Lifestyle & Belief

Butler’s dish on ‘Downton Abbey’



Gareth Cattermole

For most people, the PBS drama “Downton Abbey” is the closest they’ll come to observing a butler on the job. But how accurately does it reflect the realities of “service,” as the butlers we spoke to refer to their work? GlobalPost asked Rick Fink — a butler since 1958 — what he thinks of pop culture’s portrayal of his profession:

Yes, I’ve watched “Downton Abbey.” I think many of these types of domestic series are good. I also think many things on TV are made for entertainment value only.

Two things you often see are butlers or footmen wearing white gloves. Butlers don’t wear white gloves, not even when serving the Queen. They also dress them up in grey waistcoats and fancy ties. They probably think it looks good, but if you went to a party there, you wouldn’t know if the butler was one of the guests because he would basically be wearing the same clothes as the guests!

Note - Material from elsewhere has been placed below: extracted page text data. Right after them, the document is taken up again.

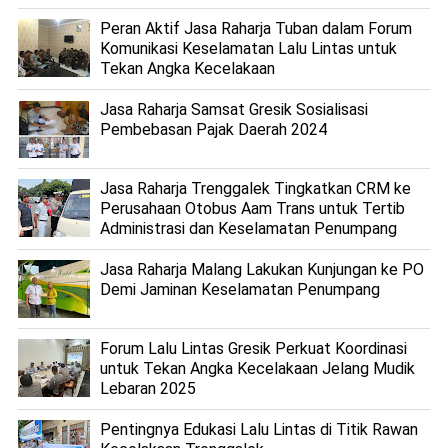
Peran Aktif Jasa Raharja Tuban dalam Forum
Komunikasi Keselamatan Lalu Lintas untuk
Tekan Angka Kecelakaan
Jasa Raharja Samsat Gresik Sosialisasi
Pembebasan Pajak Daerah 2024
Jasa Raharja Trenggalek Tingkatkan CRM ke
Perusahaan Otobus Aam Trans untuk Tertib
Administrasi dan Keselamatan Penumpang
Jasa Raharja Malang Lakukan Kunjungan ke PO
Demi Jaminan Keselamatan Penumpang
Forum Lalu Lintas Gresik Perkuat Koordinasi
untuk Tekan Angka Kecelakaan Jelang Mudik
Lebaran 2025
Pentingnya Edukasi Lalu Lintas di Titik Rawan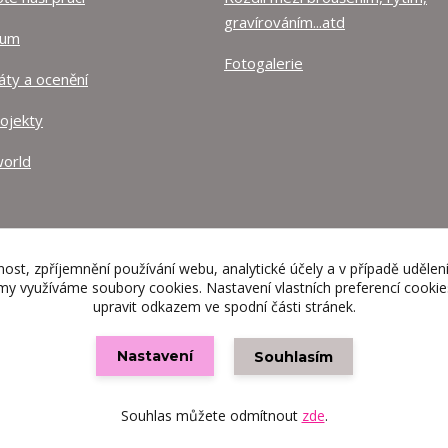
gravírováním...atd
lum
Fotogalerie
káty a ocenění
rojekty
orld
nost, zpříjemnění používání webu, analytické účely a v případě udělen
lamy využíváme soubory cookies. Nastavení vlastních preferencí cooki
upravit odkazem ve spodní části stránek.
Nastavení
Souhlasím
Vytvořeno na
Eshop-rychle.cz
Souhlas můžete odmítnout
zde
.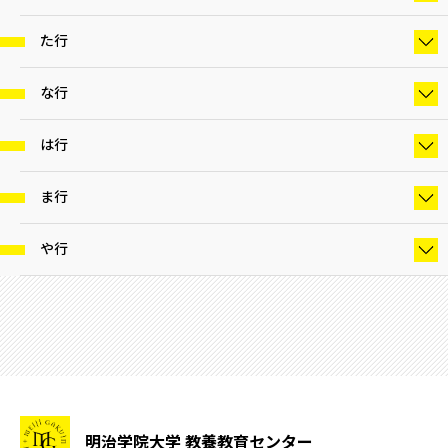
た行
な行
は行
ま行
や行
明治学院大学 教養教育センター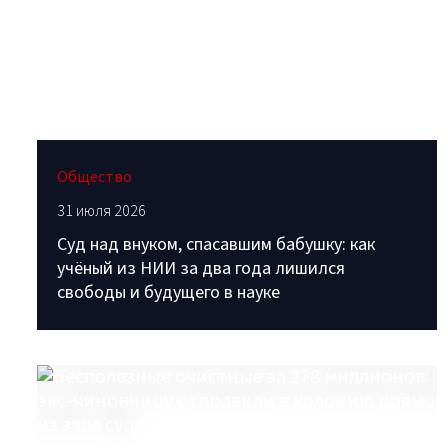
Общество
31 июля 2026
Суд над внуком, спасавшим бабушку: как
учёный из НИИ за два года лишился
свободы и будущего в науке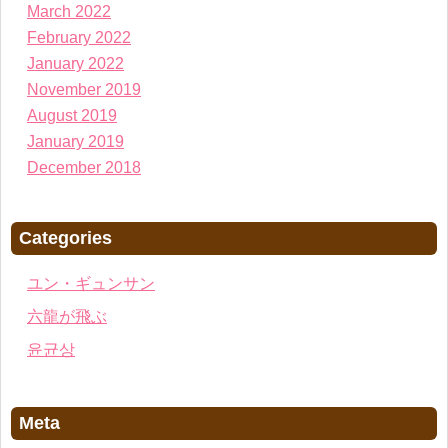
March 2022
February 2022
January 2022
November 2019
August 2019
January 2019
December 2018
Categories
ユン・ギュンサン
六龍が飛ぶ
윤균상
Meta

Then there's a thing called a charger plate. It’s a larger plate you often find when you sit down to your place setting in a restaurant. It’s not done in private residences, or wasn't done in the ‘30s or ‘50s when I started work, but once again for TV, it looks good on camera. In fact, I helped with a series 10 years ago where the producer and I nearly fell out over it. She won, because she just insisted it went into the table setting.

These may be small things, but I just think people should listen and do it as it was. If these things are done in private houses today, then it’s more than likely that the staff the owners have employed have a hotel background.

Of course many of the employers would probably not know any better, because they aren’t coming from the old families anymore. They’ve never learned themselves how to do things correctly because most didn't have the correct training from their forefathers.

We often talk about these things among ourselves and say, ‘I wonder how many pairs of white gloves you’d need just to serve breakfast?’ You would possibly wear about 10 different pairs if they needed to be kept white, and not sticky. How much blackcurrant jam, marmalade, burned bits of toast would be stuck on them before you finished that particular meal? It’s much easier to keep washing one's hands.